Your instructions:
Without changing a character, output all of the records.

Recorded information:
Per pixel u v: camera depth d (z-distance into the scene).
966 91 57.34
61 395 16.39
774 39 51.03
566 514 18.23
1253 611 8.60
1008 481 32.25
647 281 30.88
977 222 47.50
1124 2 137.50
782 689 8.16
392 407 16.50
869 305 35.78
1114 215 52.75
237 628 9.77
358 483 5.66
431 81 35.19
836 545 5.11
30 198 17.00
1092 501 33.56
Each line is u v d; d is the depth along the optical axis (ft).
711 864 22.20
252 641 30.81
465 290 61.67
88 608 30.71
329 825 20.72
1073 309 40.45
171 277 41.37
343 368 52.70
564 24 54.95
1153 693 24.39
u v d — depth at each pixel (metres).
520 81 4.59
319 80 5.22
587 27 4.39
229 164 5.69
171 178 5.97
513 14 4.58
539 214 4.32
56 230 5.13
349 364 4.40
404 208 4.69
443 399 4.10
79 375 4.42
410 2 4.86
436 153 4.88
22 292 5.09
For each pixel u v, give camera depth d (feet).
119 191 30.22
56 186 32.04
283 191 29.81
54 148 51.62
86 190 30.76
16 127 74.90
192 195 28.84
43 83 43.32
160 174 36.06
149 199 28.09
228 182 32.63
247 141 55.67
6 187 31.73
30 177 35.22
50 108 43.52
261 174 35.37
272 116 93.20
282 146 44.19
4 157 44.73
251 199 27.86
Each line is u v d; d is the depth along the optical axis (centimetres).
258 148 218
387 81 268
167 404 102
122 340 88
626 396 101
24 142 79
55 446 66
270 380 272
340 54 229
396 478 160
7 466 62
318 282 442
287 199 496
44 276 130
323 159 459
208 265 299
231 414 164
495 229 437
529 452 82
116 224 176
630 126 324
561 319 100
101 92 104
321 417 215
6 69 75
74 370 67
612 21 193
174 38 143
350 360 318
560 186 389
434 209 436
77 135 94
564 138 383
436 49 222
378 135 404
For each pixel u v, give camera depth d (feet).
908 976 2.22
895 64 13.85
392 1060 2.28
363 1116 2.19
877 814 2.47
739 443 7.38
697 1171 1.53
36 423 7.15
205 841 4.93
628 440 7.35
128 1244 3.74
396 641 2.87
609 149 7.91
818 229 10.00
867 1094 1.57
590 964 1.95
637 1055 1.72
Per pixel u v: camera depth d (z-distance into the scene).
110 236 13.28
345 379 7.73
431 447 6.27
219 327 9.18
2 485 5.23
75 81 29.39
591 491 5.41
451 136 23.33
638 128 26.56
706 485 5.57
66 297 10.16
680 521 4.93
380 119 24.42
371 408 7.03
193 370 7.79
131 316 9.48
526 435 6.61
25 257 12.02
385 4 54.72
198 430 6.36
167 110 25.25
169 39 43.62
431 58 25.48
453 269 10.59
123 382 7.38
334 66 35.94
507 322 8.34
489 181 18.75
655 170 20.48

Answer box:
Per pixel u v: camera depth d (z-distance into the scene).
966 91 57.34
61 395 16.39
774 39 51.03
566 514 18.23
1253 611 8.60
1008 481 32.25
647 281 30.88
977 222 47.50
1124 2 137.50
782 689 8.16
392 407 16.50
869 305 35.78
1114 215 52.75
237 628 9.77
358 483 5.66
431 81 35.19
836 545 5.11
30 198 17.00
1092 501 33.56
Each line is u v d; d is the depth along the optical axis (ft).
711 864 22.20
252 641 30.81
465 290 61.67
88 608 30.71
329 825 20.72
1073 309 40.45
171 277 41.37
343 368 52.70
564 24 54.95
1153 693 24.39
u v d — depth at each pixel (metres).
520 81 4.59
319 80 5.22
587 27 4.39
229 164 5.69
171 178 5.97
513 14 4.58
539 214 4.32
56 230 5.13
349 364 4.40
404 208 4.69
443 399 4.10
79 375 4.42
410 2 4.86
436 153 4.88
22 292 5.09
For each pixel u v, give camera depth d (feet).
119 191 30.22
56 186 32.04
283 191 29.81
54 148 51.62
86 190 30.76
16 127 74.90
192 195 28.84
43 83 43.32
160 174 36.06
149 199 28.09
228 182 32.63
247 141 55.67
6 187 31.73
30 177 35.22
50 108 43.52
261 174 35.37
272 116 93.20
282 146 44.19
4 157 44.73
251 199 27.86
Each line is u v d; d is the depth along the optical axis (centimetres).
258 148 218
387 81 268
167 404 102
122 340 88
626 396 101
24 142 79
55 446 66
270 380 272
340 54 229
396 478 160
7 466 62
318 282 442
287 199 496
44 276 130
323 159 459
208 265 299
231 414 164
495 229 437
529 452 82
116 224 176
630 126 324
561 319 100
101 92 104
321 417 215
6 69 75
74 370 67
612 21 193
174 38 143
350 360 318
560 186 389
434 209 436
77 135 94
564 138 383
436 49 222
378 135 404
For each pixel u v, give camera depth d (feet).
908 976 2.22
895 64 13.85
392 1060 2.28
363 1116 2.19
877 814 2.47
739 443 7.38
697 1171 1.53
36 423 7.15
205 841 4.93
628 440 7.35
128 1244 3.74
396 641 2.87
609 149 7.91
818 229 10.00
867 1094 1.57
590 964 1.95
637 1055 1.72
Per pixel u v: camera depth d (z-distance into the scene).
110 236 13.28
345 379 7.73
431 447 6.27
219 327 9.18
2 485 5.23
75 81 29.39
591 491 5.41
451 136 23.33
638 128 26.56
706 485 5.57
66 297 10.16
680 521 4.93
380 119 24.42
371 408 7.03
193 370 7.79
131 316 9.48
526 435 6.61
25 257 12.02
385 4 54.72
198 430 6.36
167 110 25.25
169 39 43.62
431 58 25.48
453 269 10.59
123 382 7.38
334 66 35.94
507 322 8.34
489 181 18.75
655 170 20.48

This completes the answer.